**EXTRACTED DATA**
——————

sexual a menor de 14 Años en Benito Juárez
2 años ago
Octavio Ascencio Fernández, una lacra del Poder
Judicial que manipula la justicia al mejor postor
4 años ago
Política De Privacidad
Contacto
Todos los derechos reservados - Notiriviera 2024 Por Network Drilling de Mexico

——————

**PROBLEM**
Please return the data above exactly as given.

**RESULT OF THIS EXERCISE**
sexual a menor de 14 Años en Benito Juárez
2 años ago
Octavio Ascencio Fernández, una lacra del Poder
Judicial que manipula la justicia al mejor postor
4 años ago
Política De Privacidad
Contacto
Todos los derechos reservados - Notiriviera 2024 Por Network Drilling de Mexico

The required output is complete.